> _TASK DETAILS_
Beneath this task are records; print exactly the stretch of them from the line with "image is of" through the line with "histopathology image displays", both ends included.

Stored items
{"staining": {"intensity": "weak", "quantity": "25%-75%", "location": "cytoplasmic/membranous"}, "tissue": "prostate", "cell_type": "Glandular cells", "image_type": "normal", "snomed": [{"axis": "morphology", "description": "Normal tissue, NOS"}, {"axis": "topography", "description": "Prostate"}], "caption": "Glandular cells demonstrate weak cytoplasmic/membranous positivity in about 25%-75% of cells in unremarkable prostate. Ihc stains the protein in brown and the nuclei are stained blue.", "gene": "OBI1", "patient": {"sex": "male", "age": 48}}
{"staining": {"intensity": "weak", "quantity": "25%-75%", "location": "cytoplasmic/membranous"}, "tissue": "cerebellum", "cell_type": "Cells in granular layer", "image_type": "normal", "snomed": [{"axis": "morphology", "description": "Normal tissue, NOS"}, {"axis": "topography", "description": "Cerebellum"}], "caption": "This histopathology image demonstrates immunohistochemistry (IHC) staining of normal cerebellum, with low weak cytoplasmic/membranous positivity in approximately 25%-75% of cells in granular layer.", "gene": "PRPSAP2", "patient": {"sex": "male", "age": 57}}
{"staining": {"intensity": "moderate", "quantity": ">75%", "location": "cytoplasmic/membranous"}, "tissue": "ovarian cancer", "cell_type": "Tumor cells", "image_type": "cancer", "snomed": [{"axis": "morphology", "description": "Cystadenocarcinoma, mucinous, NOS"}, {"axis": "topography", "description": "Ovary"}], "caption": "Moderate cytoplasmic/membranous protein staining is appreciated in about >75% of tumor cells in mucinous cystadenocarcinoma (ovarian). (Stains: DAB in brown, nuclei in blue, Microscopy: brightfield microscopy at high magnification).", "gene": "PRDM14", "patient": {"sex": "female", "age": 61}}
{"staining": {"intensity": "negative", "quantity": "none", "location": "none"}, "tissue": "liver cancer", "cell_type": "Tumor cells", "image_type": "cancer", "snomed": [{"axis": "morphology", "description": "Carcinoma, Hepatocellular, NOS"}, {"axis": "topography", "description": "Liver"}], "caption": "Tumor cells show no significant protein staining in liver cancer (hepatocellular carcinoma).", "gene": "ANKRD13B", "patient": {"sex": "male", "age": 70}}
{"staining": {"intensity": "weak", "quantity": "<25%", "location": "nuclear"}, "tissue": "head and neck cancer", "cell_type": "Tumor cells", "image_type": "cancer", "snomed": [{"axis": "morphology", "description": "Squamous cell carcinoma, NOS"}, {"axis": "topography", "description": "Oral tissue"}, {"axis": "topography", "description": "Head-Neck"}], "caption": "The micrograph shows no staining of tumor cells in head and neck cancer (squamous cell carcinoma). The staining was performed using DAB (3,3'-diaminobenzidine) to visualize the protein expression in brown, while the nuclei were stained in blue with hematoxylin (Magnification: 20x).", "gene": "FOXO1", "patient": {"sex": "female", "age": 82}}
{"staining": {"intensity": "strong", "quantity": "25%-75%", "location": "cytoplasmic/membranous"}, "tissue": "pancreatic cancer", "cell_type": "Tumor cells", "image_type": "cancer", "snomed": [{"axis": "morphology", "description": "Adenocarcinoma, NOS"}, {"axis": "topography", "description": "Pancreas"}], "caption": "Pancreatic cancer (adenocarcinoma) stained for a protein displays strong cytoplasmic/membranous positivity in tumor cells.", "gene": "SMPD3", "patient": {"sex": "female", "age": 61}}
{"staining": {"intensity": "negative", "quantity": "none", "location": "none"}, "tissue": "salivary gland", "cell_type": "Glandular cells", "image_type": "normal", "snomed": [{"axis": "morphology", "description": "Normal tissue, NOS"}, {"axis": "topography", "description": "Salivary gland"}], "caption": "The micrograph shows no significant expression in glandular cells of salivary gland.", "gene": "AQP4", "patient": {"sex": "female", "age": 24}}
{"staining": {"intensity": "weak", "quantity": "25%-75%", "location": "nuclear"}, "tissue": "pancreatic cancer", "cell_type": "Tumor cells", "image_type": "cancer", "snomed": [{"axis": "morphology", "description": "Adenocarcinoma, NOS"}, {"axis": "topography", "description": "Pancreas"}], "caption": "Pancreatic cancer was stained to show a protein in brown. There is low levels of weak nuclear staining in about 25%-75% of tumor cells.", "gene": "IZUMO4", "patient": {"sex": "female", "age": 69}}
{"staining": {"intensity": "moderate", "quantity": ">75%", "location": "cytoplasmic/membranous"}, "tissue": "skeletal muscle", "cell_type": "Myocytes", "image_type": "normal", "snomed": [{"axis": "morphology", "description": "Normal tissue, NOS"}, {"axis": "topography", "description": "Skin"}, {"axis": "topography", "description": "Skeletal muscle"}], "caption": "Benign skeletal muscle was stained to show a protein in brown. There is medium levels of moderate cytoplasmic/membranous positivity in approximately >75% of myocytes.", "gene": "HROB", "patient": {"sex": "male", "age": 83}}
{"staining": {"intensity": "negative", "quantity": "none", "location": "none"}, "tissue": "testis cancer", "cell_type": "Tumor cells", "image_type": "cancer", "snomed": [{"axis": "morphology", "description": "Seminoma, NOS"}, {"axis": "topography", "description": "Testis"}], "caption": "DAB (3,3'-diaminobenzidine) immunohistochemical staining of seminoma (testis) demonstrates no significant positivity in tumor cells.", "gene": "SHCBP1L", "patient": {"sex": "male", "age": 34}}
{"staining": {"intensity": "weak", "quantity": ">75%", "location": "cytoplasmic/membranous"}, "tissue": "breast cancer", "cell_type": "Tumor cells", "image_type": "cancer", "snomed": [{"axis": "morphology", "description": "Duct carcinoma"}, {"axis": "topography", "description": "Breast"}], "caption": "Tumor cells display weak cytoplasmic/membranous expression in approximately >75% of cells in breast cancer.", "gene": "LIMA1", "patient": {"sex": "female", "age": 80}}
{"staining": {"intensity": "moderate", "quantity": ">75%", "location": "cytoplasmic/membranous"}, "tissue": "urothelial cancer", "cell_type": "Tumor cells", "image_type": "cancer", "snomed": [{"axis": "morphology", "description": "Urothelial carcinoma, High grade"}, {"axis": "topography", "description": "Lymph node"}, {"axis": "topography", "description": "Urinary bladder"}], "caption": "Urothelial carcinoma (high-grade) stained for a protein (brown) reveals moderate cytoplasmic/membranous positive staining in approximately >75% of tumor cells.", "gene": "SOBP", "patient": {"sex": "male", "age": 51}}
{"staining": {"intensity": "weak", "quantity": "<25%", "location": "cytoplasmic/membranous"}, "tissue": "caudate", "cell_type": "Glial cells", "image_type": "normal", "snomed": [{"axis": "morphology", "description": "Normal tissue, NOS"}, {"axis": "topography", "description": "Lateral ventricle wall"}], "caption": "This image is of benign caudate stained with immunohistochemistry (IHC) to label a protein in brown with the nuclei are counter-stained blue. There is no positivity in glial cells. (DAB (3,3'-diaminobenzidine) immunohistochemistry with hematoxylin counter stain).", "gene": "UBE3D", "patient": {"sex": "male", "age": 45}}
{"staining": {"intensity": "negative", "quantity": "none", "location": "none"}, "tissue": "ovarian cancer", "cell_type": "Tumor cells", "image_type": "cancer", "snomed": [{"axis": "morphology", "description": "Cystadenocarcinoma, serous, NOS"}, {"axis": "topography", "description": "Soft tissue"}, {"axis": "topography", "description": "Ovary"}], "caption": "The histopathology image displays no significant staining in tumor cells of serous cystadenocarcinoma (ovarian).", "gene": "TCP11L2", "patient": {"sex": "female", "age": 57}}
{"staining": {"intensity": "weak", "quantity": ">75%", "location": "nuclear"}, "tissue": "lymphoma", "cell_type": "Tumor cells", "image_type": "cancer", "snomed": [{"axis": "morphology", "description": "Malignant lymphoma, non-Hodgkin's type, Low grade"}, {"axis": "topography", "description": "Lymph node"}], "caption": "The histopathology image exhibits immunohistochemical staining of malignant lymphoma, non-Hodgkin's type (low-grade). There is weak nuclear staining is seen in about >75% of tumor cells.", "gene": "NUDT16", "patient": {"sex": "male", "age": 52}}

> _RESPONSE TO THIS EXERCISE_
{"staining": {"intensity": "weak", "quantity": "<25%", "location": "cytoplasmic/membranous"}, "tissue": "caudate", "cell_type": "Glial cells", "image_type": "normal", "snomed": [{"axis": "morphology", "description": "Normal tissue, NOS"}, {"axis": "topography", "description": "Lateral ventricle wall"}], "caption": "This image is of benign caudate stained with immunohistochemistry (IHC) to label a protein in brown with the nuclei are counter-stained blue. There is no positivity in glial cells. (DAB (3,3'-diaminobenzidine) immunohistochemistry with hematoxylin counter stain).", "gene": "UBE3D", "patient": {"sex": "male", "age": 45}}
{"staining": {"intensity": "negative", "quantity": "none", "location": "none"}, "tissue": "ovarian cancer", "cell_type": "Tumor cells", "image_type": "cancer", "snomed": [{"axis": "morphology", "description": "Cystadenocarcinoma, serous, NOS"}, {"axis": "topography", "description": "Soft tissue"}, {"axis": "topography", "description": "Ovary"}], "caption": "The histopathology image displays no significant staining in tumor cells of serous cystadenocarcinoma (ovarian).", "gene": "TCP11L2", "patient": {"sex": "female", "age": 57}}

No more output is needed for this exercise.